The insurance policy for your property is not to be used as a warranty agreement. The policies generally cover sudden and accidental losses caused by covered perils or perils not excluded to covered property.
There is a time and place insurers to rely upon the policy limitations and exclusions when after an investigation the facts warrant.
However, homeowners and business owners should take a second look at a denial letter to see if the adjuster just cut and pasted in some language he or she says applies to your loss, but the listed provisions may be improperly raised.

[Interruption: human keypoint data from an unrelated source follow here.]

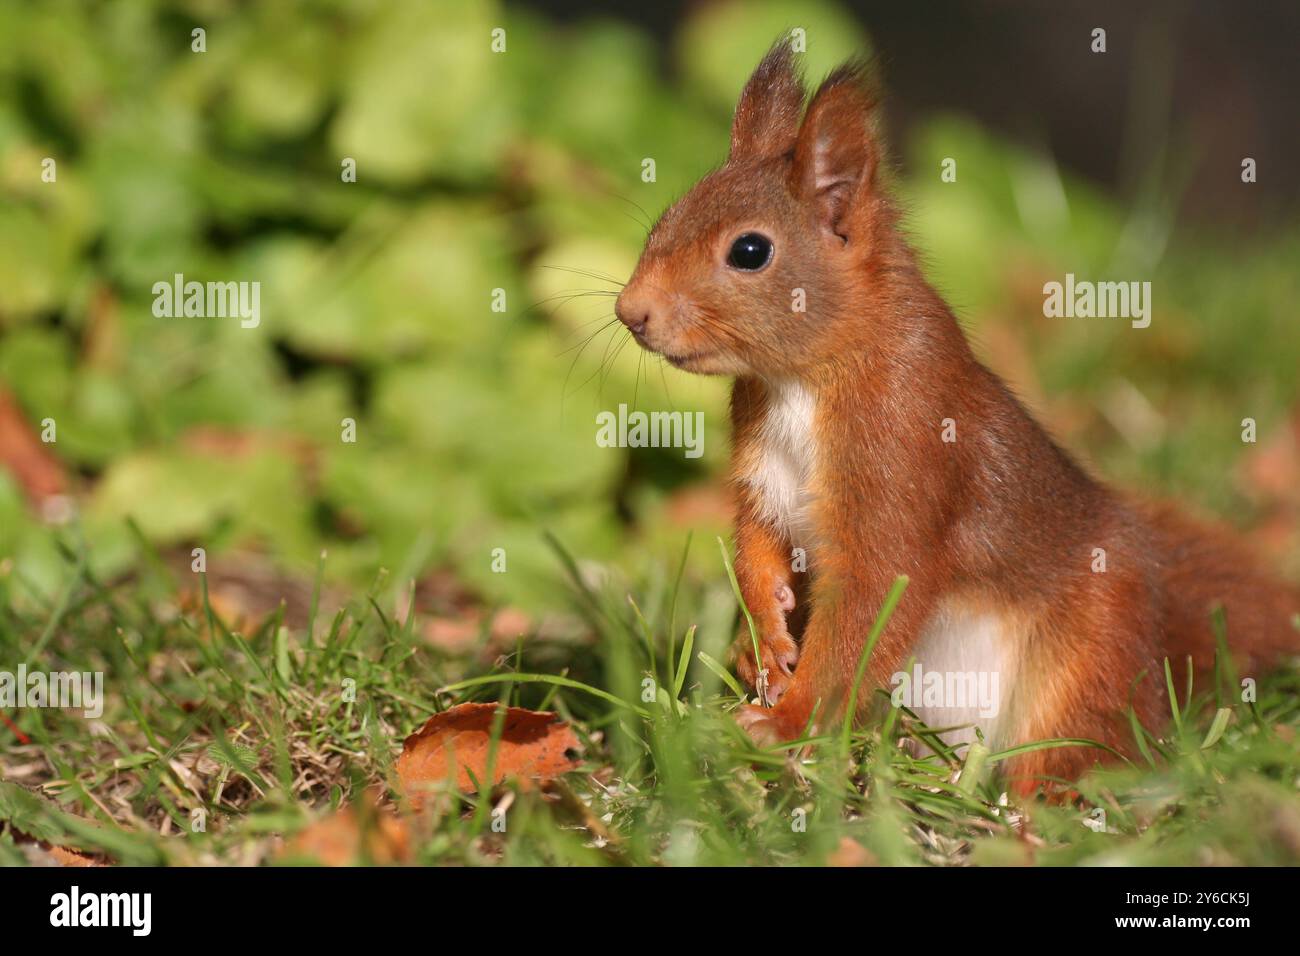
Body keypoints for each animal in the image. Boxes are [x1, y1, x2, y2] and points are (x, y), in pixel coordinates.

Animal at [611, 41, 1300, 790]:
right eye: (665, 218)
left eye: (749, 251)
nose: (630, 312)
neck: (801, 381)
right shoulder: (764, 475)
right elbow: (758, 551)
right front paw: (758, 642)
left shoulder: (903, 461)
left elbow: (868, 611)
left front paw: (788, 721)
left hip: (1091, 654)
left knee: (1076, 747)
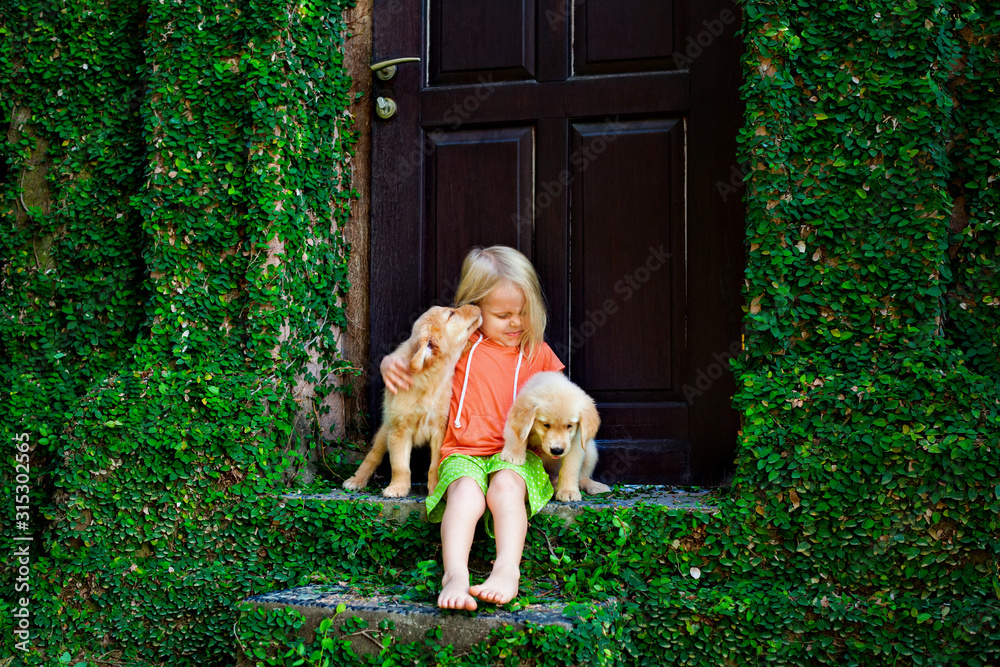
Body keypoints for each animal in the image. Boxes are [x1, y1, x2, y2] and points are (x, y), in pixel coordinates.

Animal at [344, 306, 484, 498]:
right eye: (451, 314)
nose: (476, 306)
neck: (431, 379)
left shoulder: (440, 428)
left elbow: (435, 465)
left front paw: (436, 489)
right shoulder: (399, 429)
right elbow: (400, 465)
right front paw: (398, 487)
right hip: (385, 430)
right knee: (373, 455)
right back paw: (356, 480)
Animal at [498, 370, 608, 500]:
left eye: (569, 426)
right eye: (546, 425)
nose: (557, 451)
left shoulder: (576, 441)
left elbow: (570, 468)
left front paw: (568, 491)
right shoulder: (515, 418)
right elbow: (517, 436)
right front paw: (513, 454)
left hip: (590, 450)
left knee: (583, 476)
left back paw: (592, 485)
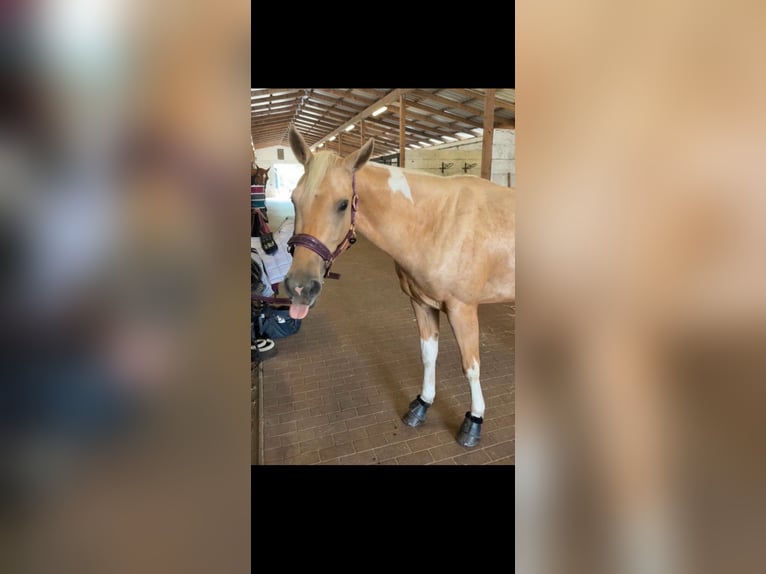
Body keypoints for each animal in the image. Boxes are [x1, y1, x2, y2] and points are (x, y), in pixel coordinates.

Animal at [283, 127, 515, 447]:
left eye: (343, 203)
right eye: (294, 199)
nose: (300, 287)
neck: (437, 223)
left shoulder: (463, 309)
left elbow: (470, 366)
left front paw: (474, 420)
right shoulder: (421, 304)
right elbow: (428, 355)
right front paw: (422, 404)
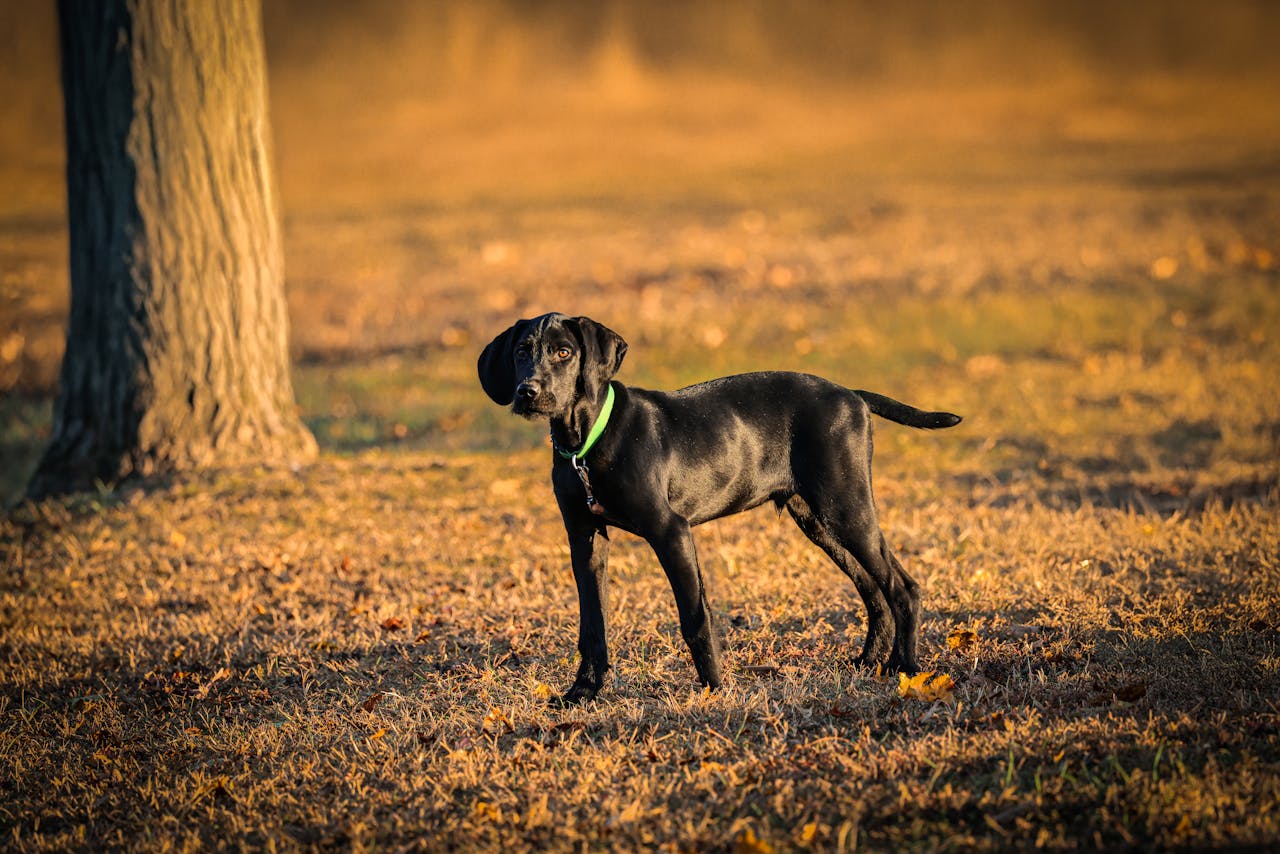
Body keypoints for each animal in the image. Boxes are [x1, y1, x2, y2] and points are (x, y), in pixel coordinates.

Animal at [481, 312, 962, 701]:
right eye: (522, 353)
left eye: (563, 352)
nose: (527, 392)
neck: (587, 442)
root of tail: (853, 395)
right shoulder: (584, 539)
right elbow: (591, 625)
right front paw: (582, 693)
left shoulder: (671, 531)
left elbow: (694, 617)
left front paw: (714, 689)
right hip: (818, 519)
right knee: (872, 590)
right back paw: (868, 662)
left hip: (846, 507)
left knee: (902, 587)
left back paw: (905, 668)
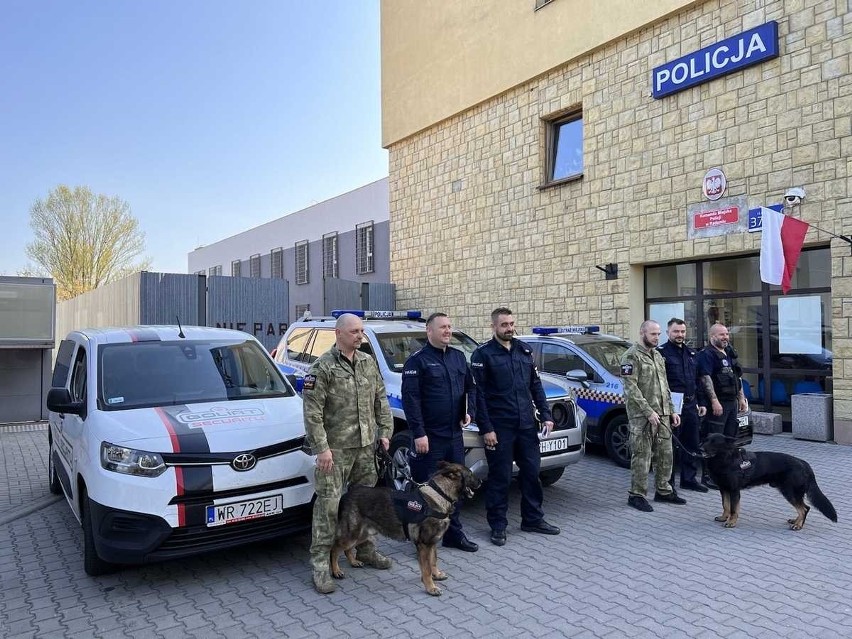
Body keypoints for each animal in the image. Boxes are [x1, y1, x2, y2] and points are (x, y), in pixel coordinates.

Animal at [332, 462, 480, 596]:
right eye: (470, 474)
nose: (481, 481)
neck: (440, 494)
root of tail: (348, 493)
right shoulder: (424, 545)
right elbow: (426, 569)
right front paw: (431, 587)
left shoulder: (432, 543)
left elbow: (433, 561)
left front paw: (436, 575)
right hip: (352, 535)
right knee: (334, 548)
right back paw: (336, 571)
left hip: (362, 534)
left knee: (346, 549)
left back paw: (353, 561)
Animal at [700, 432, 840, 532]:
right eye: (706, 440)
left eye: (714, 442)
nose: (700, 448)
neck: (726, 459)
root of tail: (804, 464)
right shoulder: (724, 489)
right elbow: (725, 505)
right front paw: (724, 517)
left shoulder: (734, 490)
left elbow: (734, 509)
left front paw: (731, 522)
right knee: (803, 508)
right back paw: (796, 521)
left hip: (789, 492)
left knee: (804, 508)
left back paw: (798, 525)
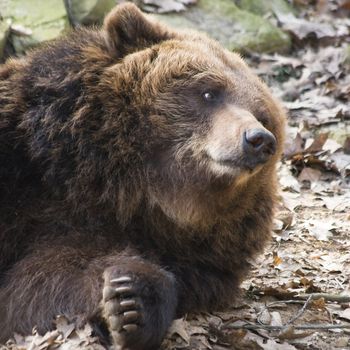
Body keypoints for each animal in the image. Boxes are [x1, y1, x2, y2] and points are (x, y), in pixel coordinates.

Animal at [0, 3, 284, 350]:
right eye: (208, 92)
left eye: (263, 115)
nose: (258, 139)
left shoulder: (184, 255)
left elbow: (41, 283)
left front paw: (131, 301)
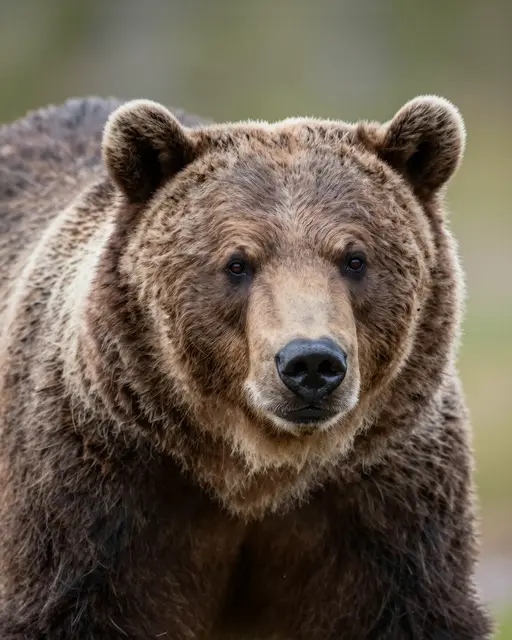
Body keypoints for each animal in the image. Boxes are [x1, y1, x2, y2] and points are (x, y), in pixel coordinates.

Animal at [0, 94, 493, 639]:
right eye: (237, 263)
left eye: (355, 258)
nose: (311, 362)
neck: (255, 473)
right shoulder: (97, 489)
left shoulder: (388, 506)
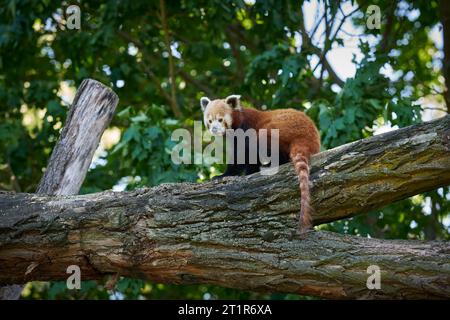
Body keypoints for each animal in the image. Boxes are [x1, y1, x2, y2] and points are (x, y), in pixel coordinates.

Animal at [200, 94, 320, 231]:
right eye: (210, 121)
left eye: (220, 120)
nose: (214, 129)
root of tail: (307, 137)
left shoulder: (245, 131)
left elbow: (243, 156)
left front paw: (225, 175)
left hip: (277, 129)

As counsel for policyholders with lawsuits against their own insurance companies, we see the far-fetched, irrelevant provisions and just plain wrong excuses and exceptions, but it is important to review and question the denial letter sent on your property claim to see if it is accurate or can be challenged.
Here are a few examples of what we commonly face and have been able to overcome, depending on the true detailed facts presented.
- That’s just wear and tear.
- That must pre-existing issue
- Don’t you maintain this place?
- That’s just neglect
- That’s been leaking for a long time and it’s not covered.
- That’s been leaking for a short time and it’s not covered.
- We can replace one shingle but the rest are fine.
One of the necessary and powerful tools needed to overcome the improper excuses listed is your insurance policy. You need a complete copy.
Documenting and preserving the evidence will also help reveal that the insurance company is off base or dead wrong.